Peninaphone C (compound 3): yellow amorphous powder; UV (MeOH) λ_max (log ε) 310 (0.05), 278 (0.3), 216 (0.11) nm; IR (KBr) ν_max 3382, 2948, 2843, 1641, 1454, 1054, 1032 cm⁻¹; ¹H and ¹³C NMR data, see Table 1; HRESIMS m/z 273.0747 [M + H]⁺ (calculated for C₁₅H₁₃O₅, 273.0757).

3.4. X-ray Crystallographic Analysis of Compound 3

A colorless crystal of compound 3 was obtained by the slow evaporation of a methanol solution. All crystallographic data were collected at 296 K on a Bruker D8 Quest diffractometer with Mo Kα radiation (λ = 0.71073 Å). The structure was elucidated by direct methods using a SHELXS-97 and refined by means of full-matrix least-squares on F². All non-hydrogen atoms were refined anisotropically. The hydrogen atoms were located by geometrical calculations, and their positions and thermal parameters were determined during the structure refinement. Crystallographic data for compound 3 have been deposited in the Cambridge Crystallographic Data Centre as supplementary publication number CCDC 1909893.

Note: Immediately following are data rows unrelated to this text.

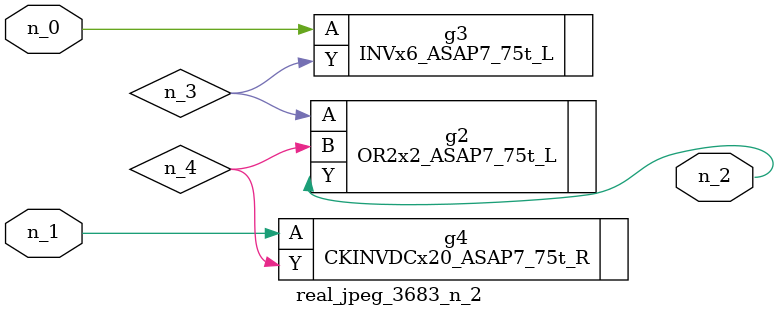
<source format=v>
module real_jpeg_3683_n_2 (n_1, n_0, n_2);

input n_1;
input n_0;

output n_2;

wire n_4;
wire n_3;

INVx6_ASAP7_75t_L g3 ( 
.A(n_0),
.Y(n_3)
);

CKINVDCx20_ASAP7_75t_R g4 ( 
.A(n_1),
.Y(n_4)
);

OR2x2_ASAP7_75t_L g2 ( 
.A(n_3),
.B(n_4),
.Y(n_2)
);


endmodule
</source>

Crystal data for compound 3: C₁₅H₁₂O₅·CH₃OH, M_r = 304.29, monoclinic, a = 9.2406(14) Å, b = 12.9091(19) Å, c = 12.6168(17) Å, α = 90°, β = 91.827(5)°, γ = 90°, V = 1504.3(4) ų, space group P2₁/c, Z = 4, Dx = 1.344 mg/mm³, μ(Mo Kα) = 0.103 mm⁻¹, and F(000) = 640. Crystal dimensions: 0.150 × 0.120 × 0.080 mm³. Reflections collected: 19,440. Independent reflections: 2634 (Rint = 0.0522). The final R₁ values were 0.0987, wR₂ = 0.2363 (I > 2σ(I)), R indices for all data R₁ = 0.1201, and wR₂ = 0.2497.

3.5. Biological Assays

3.5.1. Antibacterial Assay

The antibacterial assay was carried out as described previously [30].

3.5.2. Anti-Phytopathogenic Assay

The antifungal activities of four crop pathogenic fungi (R. Solani, R. cerealis, G. graminis, and A. alternata) were assayed in vitro by the mycelium linear growth rate method according to [31].

3.5.3. Cytotoxic Assay

The cytotoxic activity was evaluated against the human hepatocellular carcinoma cell line SMMC-7721 by the MTT (3-(4,5-dimethyl-2-thiazolyl)-2,5-diphenyl-2-H-tetrazolium bromide, thiazolyl blue tetrazolium bromide) method as described in [32]. Cisplatin was used as a positive control.

4. Conclusions

In summary, three new monomeric naphtho-γ-pyrones (compounds 1–3) and two known bis-naphtho-γ-pyrones (compounds 4 and 5) were isolated from mangrove rhizosphere soil-derived fungus Penicillium sp. HK1-22. Compounds 1 and 2 were a pair of monomeric isomers, whereas compounds 4 and 5 were a pair of hindered rotation isomers. Monomeric naphtho-γ-pyrones and related bis-naphtho-γ-pyrones were simultaneously obtained from a fungal strain for the first time. Compounds 1–3 showed moderate antibacterial activities against four strains of S. aureus with MIC values in the range of 12.5–50 μg/mL. Compound 3 was also found to exhibit significant antifungal activities against the four tested crop pathogens.